Content starts
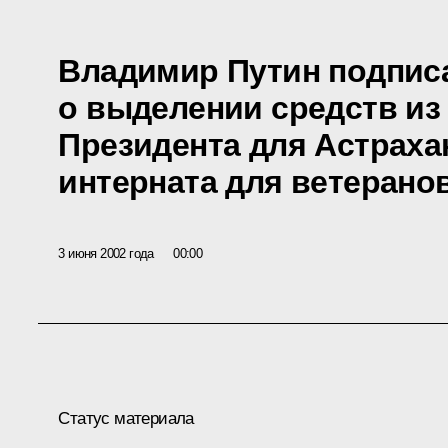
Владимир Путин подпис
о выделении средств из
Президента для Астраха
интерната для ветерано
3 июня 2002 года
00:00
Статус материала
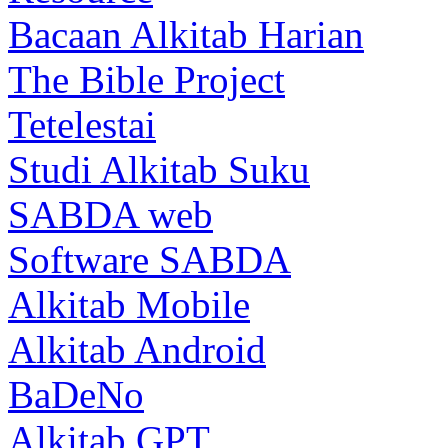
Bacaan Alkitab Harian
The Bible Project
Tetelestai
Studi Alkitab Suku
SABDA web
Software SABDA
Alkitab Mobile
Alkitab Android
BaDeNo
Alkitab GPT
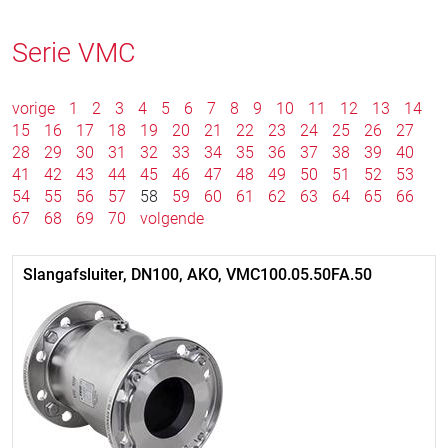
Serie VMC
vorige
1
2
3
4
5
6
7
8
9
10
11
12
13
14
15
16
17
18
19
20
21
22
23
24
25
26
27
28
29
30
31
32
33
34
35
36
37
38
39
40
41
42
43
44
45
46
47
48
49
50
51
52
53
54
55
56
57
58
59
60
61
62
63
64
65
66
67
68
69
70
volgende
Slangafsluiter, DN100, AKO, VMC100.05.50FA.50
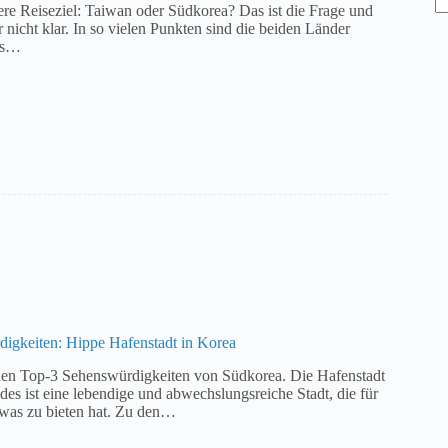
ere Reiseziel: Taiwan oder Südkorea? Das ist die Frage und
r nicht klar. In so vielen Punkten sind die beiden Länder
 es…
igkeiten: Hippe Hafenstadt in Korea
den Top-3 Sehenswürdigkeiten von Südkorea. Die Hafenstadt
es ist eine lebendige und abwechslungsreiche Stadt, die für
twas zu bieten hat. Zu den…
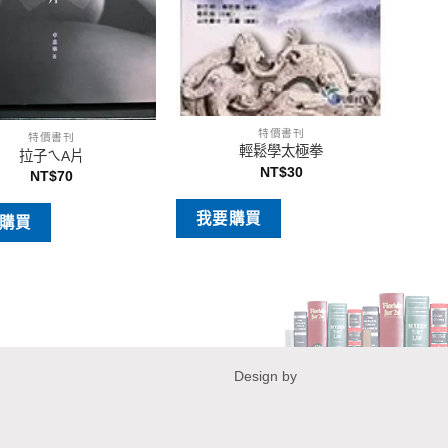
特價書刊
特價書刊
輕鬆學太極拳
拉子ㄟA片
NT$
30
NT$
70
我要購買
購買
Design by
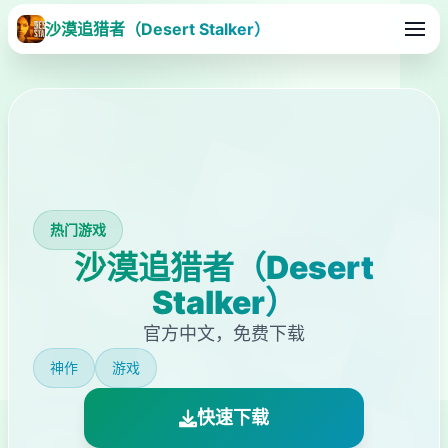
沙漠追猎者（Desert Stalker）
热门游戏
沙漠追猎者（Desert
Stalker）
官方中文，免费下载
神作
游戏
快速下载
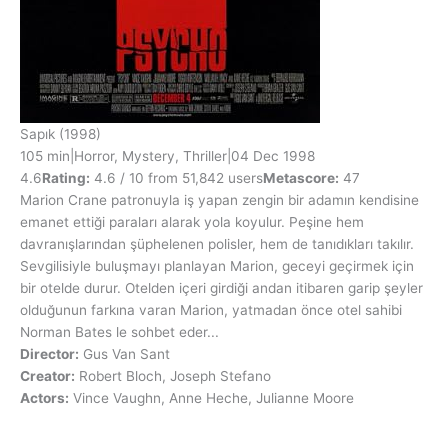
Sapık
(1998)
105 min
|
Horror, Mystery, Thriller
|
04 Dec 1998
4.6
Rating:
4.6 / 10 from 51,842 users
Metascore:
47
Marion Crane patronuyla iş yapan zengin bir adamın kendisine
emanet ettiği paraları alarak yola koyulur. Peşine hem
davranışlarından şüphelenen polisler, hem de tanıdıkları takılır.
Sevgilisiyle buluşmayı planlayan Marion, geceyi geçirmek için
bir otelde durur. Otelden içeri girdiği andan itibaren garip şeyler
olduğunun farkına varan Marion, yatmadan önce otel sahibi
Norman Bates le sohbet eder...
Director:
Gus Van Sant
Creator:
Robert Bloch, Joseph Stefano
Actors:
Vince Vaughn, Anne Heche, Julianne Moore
Content ends
Task statement: Can you reproduce the text of all the items above line for line, leaving the pictures out of your answer?

Your response:
Владимир Путин подпис
о выделении средств из
Президента для Астраха
интерната для ветерано
3 июня 2002 года
00:00
Статус материала
Bacaan Alkitab Harian
The Bible Project
Tetelestai
Studi Alkitab Suku
SABDA web
Software SABDA
Alkitab Mobile
Alkitab Android
BaDeNo
Alkitab GPT
Serie VMC
vorige
1
2
3
4
5
6
7
8
9
10
11
12
13
14
15
16
17
18
19
20
21
22
23
24
25
26
27
28
29
30
31
32
33
34
35
36
37
38
39
40
41
42
43
44
45
46
47
48
49
50
51
52
53
54
55
56
57
58
59
60
61
62
63
64
65
66
67
68
69
70
volgende
Slangafsluiter, DN100, AKO, VMC100.05.50FA.50
ere Reiseziel: Taiwan oder Südkorea? Das ist die Frage und
r nicht klar. In so vielen Punkten sind die beiden Länder
 es…
igkeiten: Hippe Hafenstadt in Korea
den Top-3 Sehenswürdigkeiten von Südkorea. Die Hafenstadt
es ist eine lebendige und abwechslungsreiche Stadt, die für
twas zu bieten hat. Zu den…
特價書刊
特價書刊
輕鬆學太極拳
拉子ㄟA片
NT$
30
NT$
70
我要購買
購買
Design by
沙漠追猎者（Desert Stalker）
热门游戏
沙漠追猎者（Desert
Stalker）
官方中文，免费下载
神作
游戏
快速下载
Sapık
(1998)
105 min
|
Horror, Mystery, Thriller
|
04 Dec 1998
4.6
Rating:
4.6 / 10 from 51,842 users
Metascore:
47
Marion Crane patronuyla iş yapan zengin bir adamın kendisine
emanet ettiği paraları alarak yola koyulur. Peşine hem
davranışlarından şüphelenen polisler, hem de tanıdıkları takılır.
Sevgilisiyle buluşmayı planlayan Marion, geceyi geçirmek için
bir otelde durur. Otelden içeri girdiği andan itibaren garip şeyler
olduğunun farkına varan Marion, yatmadan önce otel sahibi
Norman Bates le sohbet eder...
Director:
Gus Van Sant
Creator:
Robert Bloch, Joseph Stefano
Actors:
Vince Vaughn, Anne Heche, Julianne Moore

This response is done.